Моими соседками оказались девушки приблизительно одного возраста — немного за двадцать, — но в остальном настолько разные, насколько возможно себе вообразить. Лизетта была пышногрудой шатенкой, пышущей здоровьем, любопытной и жизнерадостной, умудрявшейся источать вокруг себя ауру бодрости и оживлённости даже несмотря на монашеское одеяние. Мелани, напротив, была худенькой невзрачной брюнеткой, державшейся тихо и сдержанно, вечно опускавшей глаза долу и, казалось, не интересующейся ничем, кроме своих молитв и мыслей о вечном. Возможно, она и была интересной внешне, но, учитывая скрывавший волосы платок, отсутствие косметики и отрешённый взгляд, я не могла бы сказать этого однозначно. Как эти две девушки уживались в одной маленькой комнатушке, оставалось загадкой. Впрочем, я предположила, что причина заключалась в добродушии Лизетты, неспособной долго и всерьёз на кого-либо злиться, в сочетании с отстранённостью Мелани, не вступавшей в ссоры просто потому, что её мало волновали дела этого мира.
— Ну, рассказывай! — заявила после первичного знакомства Лизетта, бесцеремонно усаживаясь рядом со мной на мою кровать.
Мелани, напротив, чинно сидела на своей кровати, положив на колени какой-то увесистый том, но к чтению пока не приступила.
— Что рассказывать? — поинтересовалась я, слегка оглушённая напором шатенки.
— Не знаю, всё, что угодно! — воскликнула та, жестикулируя так активно, что я чуть было не осталась без глаза. Впрочем, девушка этого даже не заметила. — Для начала каким ветром тебя сюда занесло? Что, родственники решили отделаться?

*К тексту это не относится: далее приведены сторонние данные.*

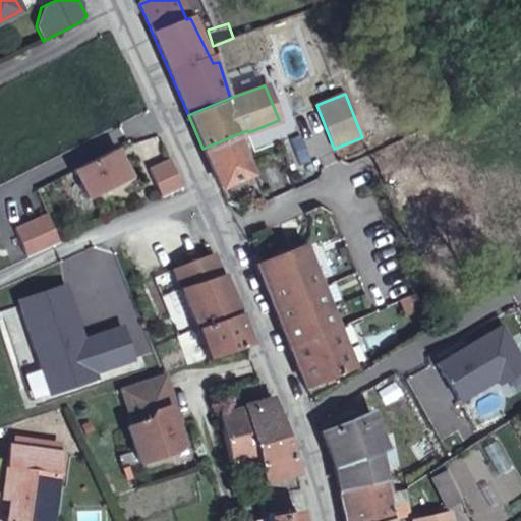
[(247,130),(203,149),(220,188),(252,175),(237,137),(248,132),(247,130)]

В её голосе прозвучали нотки сочувствия. Кажется, подобной ситуацией здесь никого не удивишь.
— Нет, я сама решила уйти, — не стала противоречить собственной легенде я, хоть и понимала, что понравиться Лизетте было бы легче, дав на её вопрос положительный ответ. А я уже догадывалась, что войти в доверие мне будет необходимо именно к ней.

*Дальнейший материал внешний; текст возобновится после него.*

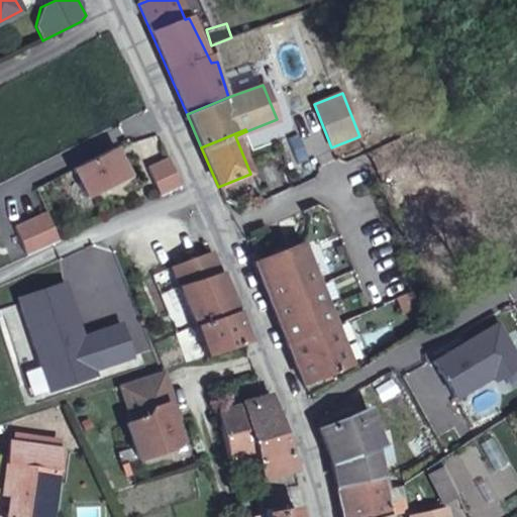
[(133,143),(139,160),(159,152),(152,136),(133,143)]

— Чего так? — Лизетта изумилась настолько сильно, словно не жила в окружении монахинь и не являлась таковой сама. — Что ты здесь забыла?
Она с насмешкой оглянулась на голые стены.
— У меня случилось горе, — объяснила я. — Умер близкий мне человек.
— Отец, мать? — вступила в разговор Мелани. — Или брат?
— Какой брат? — пренебрежительно фыркнула Лизетта. — Наверняка любовник. Или муж?
Она с интересом заглянула мне в глаза.
— Жених, — уточнила я.
— Вот видишь, я была права! — восторженно объявила Лизетта, после чего поспешила изобразить выражение скорби на лице. — Это, конечно, очень тяжёлая утрата, — вздохнула она. — Но зачем же было уходить в монастырь? Вся ведь жизнь впереди!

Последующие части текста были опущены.